- [Job]:
Throughout the entries below, report every line where "برای" is found.

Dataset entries
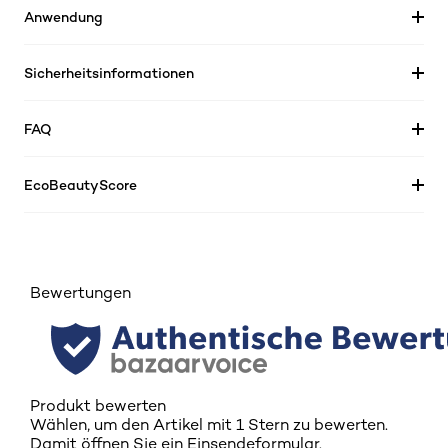
Anwendung
Sicherheitsinformationen
FAQ
EcoBeautyScore
Bewertungen
Produkt bewerten
Wählen, um den Artikel mit 1 Stern zu bewerten.
Damit öffnen Sie ein Einsendeformular.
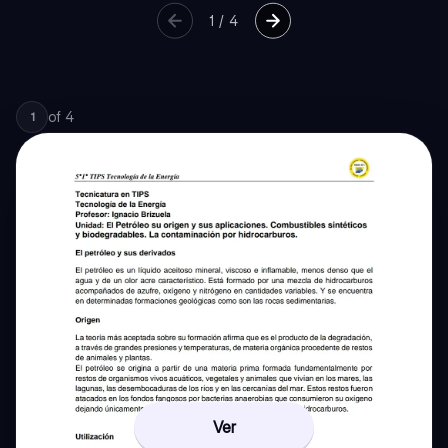
1
/
4
of
4
1
Ver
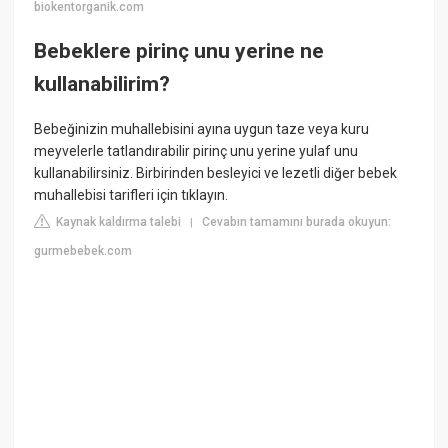
biokentorganik.com
Bebeklere pirinç unu yerine ne
kullanabilirim?
Bebeğinizin muhallebisini ayına uygun taze veya kuru
meyvelerle tatlandırabilir pirinç unu yerine yulaf unu
kullanabilirsiniz. Birbirinden besleyici ve lezetli diğer bebek
muhallebisi tarifleri için tıklayın.
Kaynak kaldırma talebi
Cevabın tamamını burada okuyun:
|
gurmebebek.com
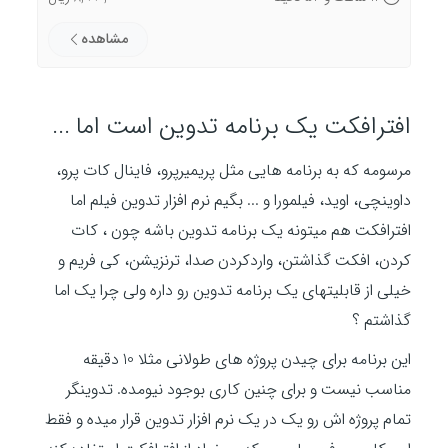
مشاهده
افترافکت یک برنامه تدوین است اما ...
مرسومه که به برنامه هایی مثل پریمیرپرو، فاینال کات پرو،
داوینچی، اوید، فیلمورا و ... بگیم نرم افزار تدوین فیلم اما
افترافکت هم میتونه یک برنامه تدوین باشه چون ، کات
کردن، افکت گذاشتن، واردکردن صدا، ترنزیشن، کی فریم و
خیلی از قابلیتهای یک برنامه تدوین رو داره ولی چرا یک اما
گذاشتم ؟
این برنامه برای چیدن پروژه های طولانی مثلا 10 دقیقه
مناسب نیست و برای چنین کاری بوجود نیومده. تدوینگر
تمام پروژه اش رو یک در یک نرم افزار تدوین قرار میده و فقط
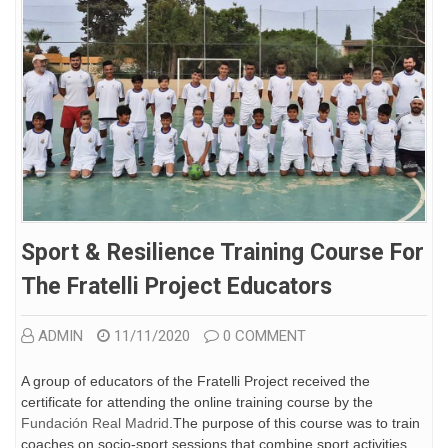
Sport & Resilience Training Course For
The Fratelli Project Educators
ADMIN
11/11/2020
0 COMMENT
A group of educators of the Fratelli Project received the
certificate for attending the online training course by the
Fundación Real Madrid
.The purpose of this course was to train
coaches on socio-sport sessions that combine sport activities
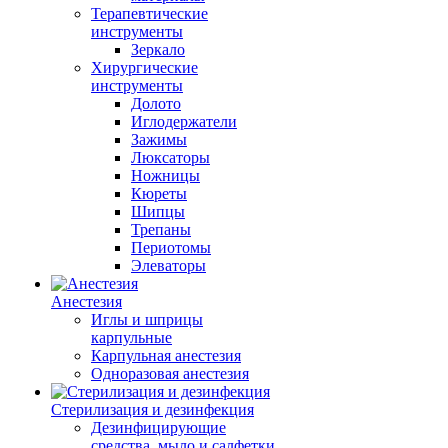
Терапевтические
инструменты
Зеркало
Хирургические
инструменты
Долото
Иглодержатели
Зажимы
Люксаторы
Ножницы
Кюреты
Шипцы
Трепаны
Периотомы
Элеваторы
Анестезия
Иглы и шприцы
карпульные
Карпульная анестезия
Одноразовая анестезия
Стерилизация и дезинфекция
Дезинфицирующие
средства, мыло и салфетки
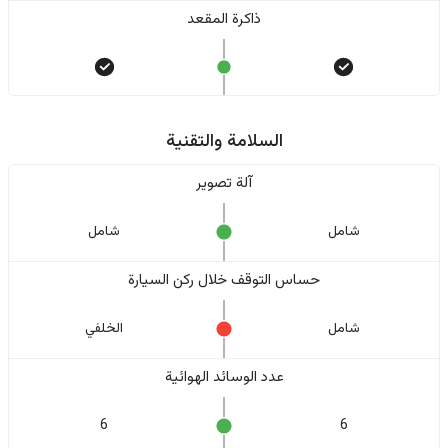
ذاكرة المقعد
السلامة والتقنية
آلة تصوير
شامل
شامل
حساس التوقف خلال ركن السيارة
شامل
الخلفي
عدد الوسائد الهوائية
6
6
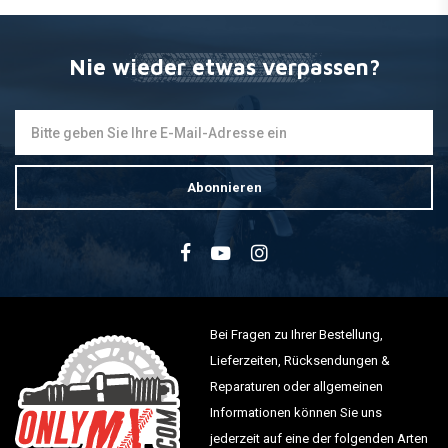
Nie wieder etwas verpassen?
Abonnieren
Bei Fragen zu Ihrer Bestellung,
Lieferzeiten, Rücksendungen &
Reparaturen oder allgemeinen
Informationen können Sie uns
jederzeit auf eine der folgenden Arten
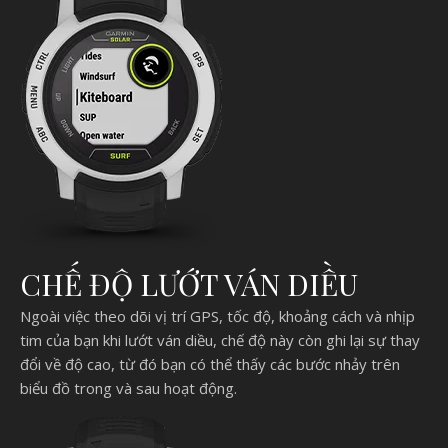
CHẾ ĐỘ LƯỚT VÁN DIỀU
Ngoài việc theo dõi vị trí GPS, tốc độ, khoảng cách và nhịp
tim của bạn khi lướt ván diều, chế độ này còn ghi lại sự thay
đổi về độ cao, từ đó bạn có thể thấy các bước nhảy trên
biểu đồ trong và sau hoạt động.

- [Written solution]:
این برنامه برای چیدن پروژه های طولانی مثلا 10 دقیقه
مناسب نیست و برای چنین کاری بوجود نیومده. تدوینگر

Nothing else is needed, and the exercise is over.